*** RELATO APRESENTADO
Todas essas boas lembranças, entre outras coisas, me influenciaram na escolha da profissão. Eu queria continuar nesse lugar encantador e disseminador de conhecimentos, facilitador da socialização, onde a cultura era dada a conhecer e se modificava. Procurei durante o meu curso Normal aproveitar tudo que me fizesse uma boa professora. O juramento que fiz no dia da colação de grau não sai da minha mente: “... Se formar homens eu conseguir, sentir-me-ei honrada.”
Com isso na cabeça, iniciei a minha carreira aos 18 anos, numa turma de Educação Infantil de 4 anos. Tudo era novo ‑ Preencher diário, coordenar, não ter recreio, não ter parque, ter de “ensinar” conceitos como alto e baixo através de exercícios mimeografados do tipo: “pinte a árvore mais alta”. Isso não fazia sentido na minha cabeça: Se na escola tinham muitas árvores, por que a gente não podia fazer comparação entre elas? Parece que seria perigoso ‑ e de fato era. Meninos grandes correndo, projeto arquitetônico falho, falta de um monitor para auxiliar com as quase 30 crianças...
No meio dos meus amigos, principalmente entre os que trabalhavam com disciplinas específicas, havia um sentimento de decepção pois, para eles, menino de prezinho só brincava. Para mim isso no fundo fazia sentido, pois perdia contato direto com os conteúdos programáticos mais “avançados”. Só mais tarde, na graduação, ao conhecer a professora Fátima Guerra e a sua paixão por essa fase da Educação, entendi que o que fazemos nos anos iniciais na Educação Infantil é primordial para o bom desenvolvimento das crianças.
Mesmo assim, sem saber direito o que estava fazendo, o meu início na carreira foi legal, apesar de ter sido uma época onde o conceito de construtivismo estava sendo mal interpretado nas escolas, tentei deixar uma boa marca nos meus lindinhos que dançaram muito as músicas das “Chiquititas” comigo e experimentaram atividades psicomotoras e teatrais, além de fazer muita bolinha de papel crepom (era moda na época).
Nos próximos anos, por questão de pontuação, só conseguia trabalhar com alunos maiores e sempre me perguntava se a dificuldade que o aluno enfrentava, principalmente na oralidade, na falta de criatividade e de raciocínio lógico, não seria fruto da metodologia adotada desde a educação Infantil de se trabalhar somente com atividades de papel, sem ligação com as necessidades reais dos alunos, com o culto à apresentação de espetáculos vazios culturalmente, a falta de parque e de atividades motoras.
******
*** DADOS FORNECIDOS
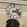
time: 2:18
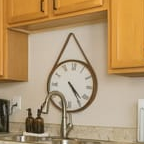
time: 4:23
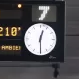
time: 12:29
******
*** DADOS FORNECIDOS
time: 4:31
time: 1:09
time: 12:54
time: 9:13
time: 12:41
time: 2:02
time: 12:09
******
PROBLEMA PROPOSTO A >>
Liste todas as coisas que, segundo o relato, eram novas para quem narra no início da carreira.
PROBLEMA PROPOSTO B >>
Reproduza fielmente o trecho do relato que começa nas palavras "No meio dos" e termina após as palavras "desenvolvimento das crianças.".
PROBLEMA PROPOSTO C >>
Indique se cada afirmação concorda com o relato e responda sim ou não, citando literalmente as palavras do relato que decidem a questão. (i) A carreira de quem narra começou aos 18 anos, numa turma de Educação Infantil de 4 anos. (ii) A primeira turma contava com um monitor para auxiliar com as crianças. (iii) Quem narra conheceu a professora Fátima Guerra durante o curso Normal.
Responda usando somente o relato, sem recorrer às linhas.

RESPOSTA ESCRITA A >>
- Preencher diário
- Coordenar
- Não ter recreio
- Não ter parque
- Ter de “ensinar” conceitos como alto e baixo através de exercícios mimeografados

RESPOSTA ESCRITA B >>
No meio dos meus amigos, principalmente entre os que trabalhavam com disciplinas específicas, havia um sentimento de decepção pois, para eles, menino de prezinho só brincava. Para mim isso no fundo fazia sentido, pois perdia contato direto com os conteúdos programáticos mais “avançados”. Só mais tarde, na graduação, ao conhecer a professora Fátima Guerra e a sua paixão por essa fase da Educação, entendi que o que fazemos nos anos iniciais na Educação Infantil é primordial para o bom desenvolvimento das crianças.

RESPOSTA ESCRITA C >>
(i) Sim: “iniciei a minha carreira aos 18 anos, numa turma de Educação Infantil de 4 anos”.
(ii) Não: “falta de um monitor para auxiliar com as quase 30 crianças”.
(iii) Não: “Só mais tarde, na graduação, ao conhecer a professora Fátima Guerra”.